┌────────

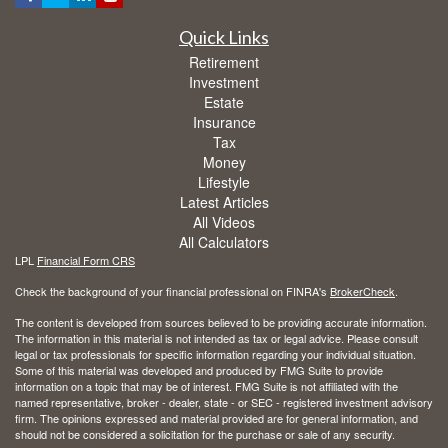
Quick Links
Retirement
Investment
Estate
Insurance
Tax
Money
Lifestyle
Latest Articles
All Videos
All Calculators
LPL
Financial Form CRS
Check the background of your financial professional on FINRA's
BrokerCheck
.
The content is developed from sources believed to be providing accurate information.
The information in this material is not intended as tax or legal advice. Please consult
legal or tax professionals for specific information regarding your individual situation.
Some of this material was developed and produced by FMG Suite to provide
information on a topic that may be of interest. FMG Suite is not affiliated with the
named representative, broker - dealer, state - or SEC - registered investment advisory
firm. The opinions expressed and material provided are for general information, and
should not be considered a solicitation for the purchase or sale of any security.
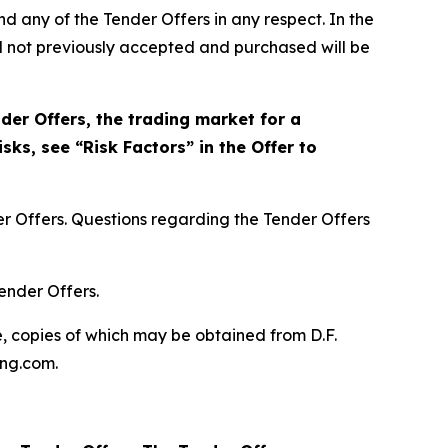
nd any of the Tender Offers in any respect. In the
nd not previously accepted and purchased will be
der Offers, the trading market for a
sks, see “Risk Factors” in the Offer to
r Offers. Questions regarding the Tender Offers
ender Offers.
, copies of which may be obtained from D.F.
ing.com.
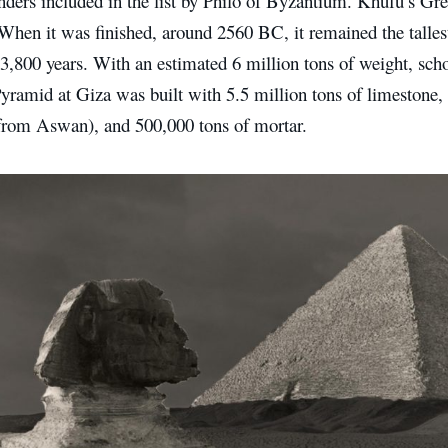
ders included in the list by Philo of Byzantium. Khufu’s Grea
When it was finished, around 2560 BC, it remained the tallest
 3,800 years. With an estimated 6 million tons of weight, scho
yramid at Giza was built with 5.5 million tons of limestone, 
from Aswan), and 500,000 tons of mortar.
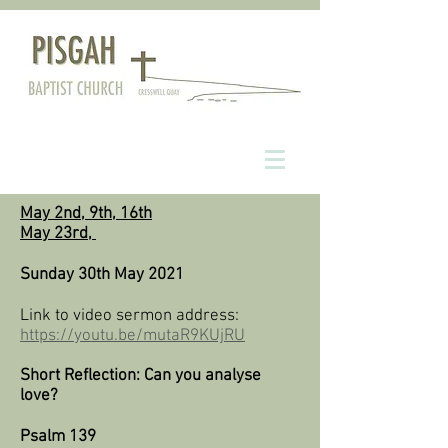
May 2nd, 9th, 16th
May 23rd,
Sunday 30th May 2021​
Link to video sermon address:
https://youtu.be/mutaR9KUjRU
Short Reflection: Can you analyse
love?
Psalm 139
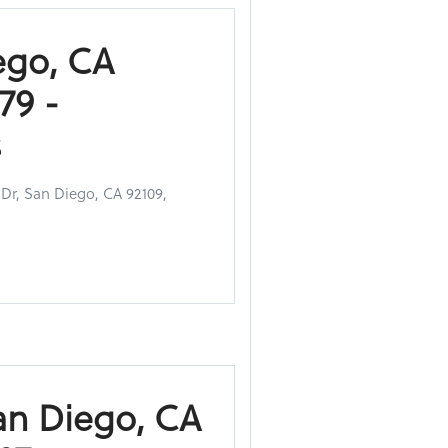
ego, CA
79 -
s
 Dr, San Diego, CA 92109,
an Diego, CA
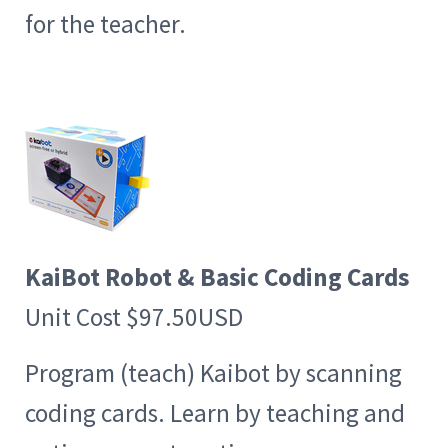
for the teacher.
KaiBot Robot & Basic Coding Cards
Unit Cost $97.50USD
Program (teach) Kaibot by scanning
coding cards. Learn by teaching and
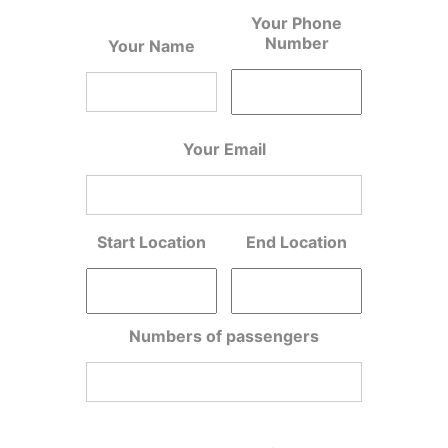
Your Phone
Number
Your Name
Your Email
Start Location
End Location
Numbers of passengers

└────────
┌────────

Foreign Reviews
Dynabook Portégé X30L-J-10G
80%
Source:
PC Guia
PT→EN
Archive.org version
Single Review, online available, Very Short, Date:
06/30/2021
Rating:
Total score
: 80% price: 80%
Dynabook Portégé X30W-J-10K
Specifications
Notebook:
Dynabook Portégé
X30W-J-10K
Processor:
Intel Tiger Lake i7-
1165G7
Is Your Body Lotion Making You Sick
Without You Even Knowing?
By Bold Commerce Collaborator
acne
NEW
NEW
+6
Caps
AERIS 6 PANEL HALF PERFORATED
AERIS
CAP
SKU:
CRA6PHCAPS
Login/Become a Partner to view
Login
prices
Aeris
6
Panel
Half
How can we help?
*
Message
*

└────────

**TASK GOAL**: Across all the lines of the data, count those that include the word "Suite" and reply with that number only.

**EXERCISE OUTPUT**: 2